Saved data entries:
———

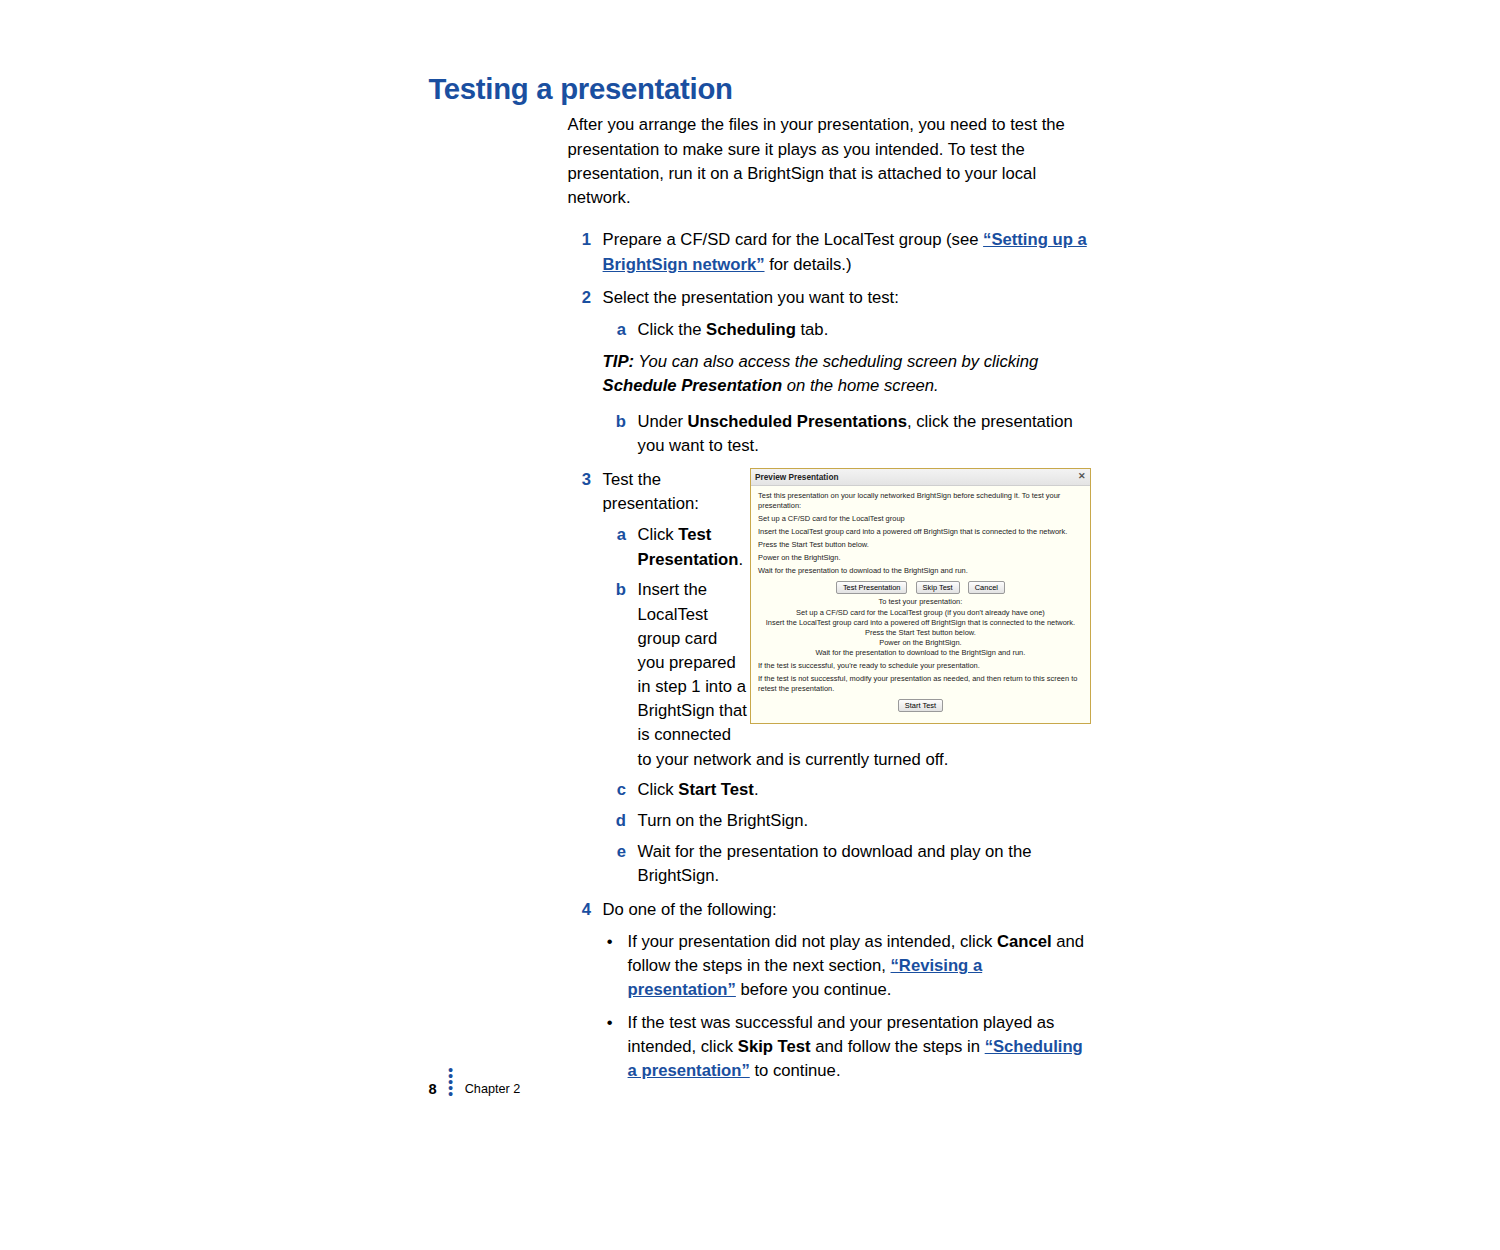Testing a presentation
After you arrange the files in your presentation, you need to test the presentation to make sure it plays as you intended. To test the presentation, run it on a BrightSign that is attached to your local network.
Prepare a CF/SD card for the LocalTest group (see “Setting up a BrightSign network” for details.)
Select the presentation you want to test:
Click the Scheduling tab.
TIP: You can also access the scheduling screen by clicking Schedule Presentation on the home screen.
Under Unscheduled Presentations, click the presentation you want to test.
Preview Presentation✕
Test this presentation on your locally networked BrightSign before scheduling it. To test your presentation:
Set up a CF/SD card for the LocalTest group
Insert the LocalTest group card into a powered off BrightSign that is connected to the network.
Press the Start Test button below.
Power on the BrightSign.
Wait for the presentation to download to the BrightSign and run.
Test Presentation Skip Test Cancel
To test your presentation:
Set up a CF/SD card for the LocalTest group (if you don't already have one)
Insert the LocalTest group card into a powered off BrightSign that is connected to the network.
Press the Start Test button below.
Power on the BrightSign.
Wait for the presentation to download to the BrightSign and run.
If the test is successful, you're ready to schedule your presentation.
If the test is not successful, modify your presentation as needed, and then return to this screen to retest the presentation.
Start Test
Test the presentation:
Click Test Presentation.
Insert the LocalTest group card you prepared in step 1 into a BrightSign that is connected to your network and is currently turned off.
Click Start Test.
Turn on the BrightSign.
Wait for the presentation to download and play on the BrightSign.
Do one of the following:
If your presentation did not play as intended, click Cancel and follow the steps in the next section, “Revising a presentation” before you continue.
If the test was successful and your presentation played as intended, click Skip Test and follow the steps in “Scheduling a presentation” to continue.
8 •
•
•
•
• Chapter 2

———

» Work instructions:
Each line above should be returned exactly as it stands, minus any pictures.

» Exercise solution:
Testing a presentation
After you arrange the files in your presentation, you need to test the presentation to make sure it plays as you intended. To test the presentation, run it on a BrightSign that is attached to your local network.
Prepare a CF/SD card for the LocalTest group (see “Setting up a BrightSign network” for details.)
Select the presentation you want to test:
Click the Scheduling tab.
TIP: You can also access the scheduling screen by clicking Schedule Presentation on the home screen.
Under Unscheduled Presentations, click the presentation you want to test.
Preview Presentation✕
Test this presentation on your locally networked BrightSign before scheduling it. To test your presentation:
Set up a CF/SD card for the LocalTest group
Insert the LocalTest group card into a powered off BrightSign that is connected to the network.
Press the Start Test button below.
Power on the BrightSign.
Wait for the presentation to download to the BrightSign and run.
Test Presentation Skip Test Cancel
To test your presentation:
Set up a CF/SD card for the LocalTest group (if you don't already have one)
Insert the LocalTest group card into a powered off BrightSign that is connected to the network.
Press the Start Test button below.
Power on the BrightSign.
Wait for the presentation to download to the BrightSign and run.
If the test is successful, you're ready to schedule your presentation.
If the test is not successful, modify your presentation as needed, and then return to this screen to retest the presentation.
Start Test
Test the presentation:
Click Test Presentation.
Insert the LocalTest group card you prepared in step 1 into a BrightSign that is connected to your network and is currently turned off.
Click Start Test.
Turn on the BrightSign.
Wait for the presentation to download and play on the BrightSign.
Do one of the following:
If your presentation did not play as intended, click Cancel and follow the steps in the next section, “Revising a presentation” before you continue.
If the test was successful and your presentation played as intended, click Skip Test and follow the steps in “Scheduling a presentation” to continue.
8 •
•
•
•
• Chapter 2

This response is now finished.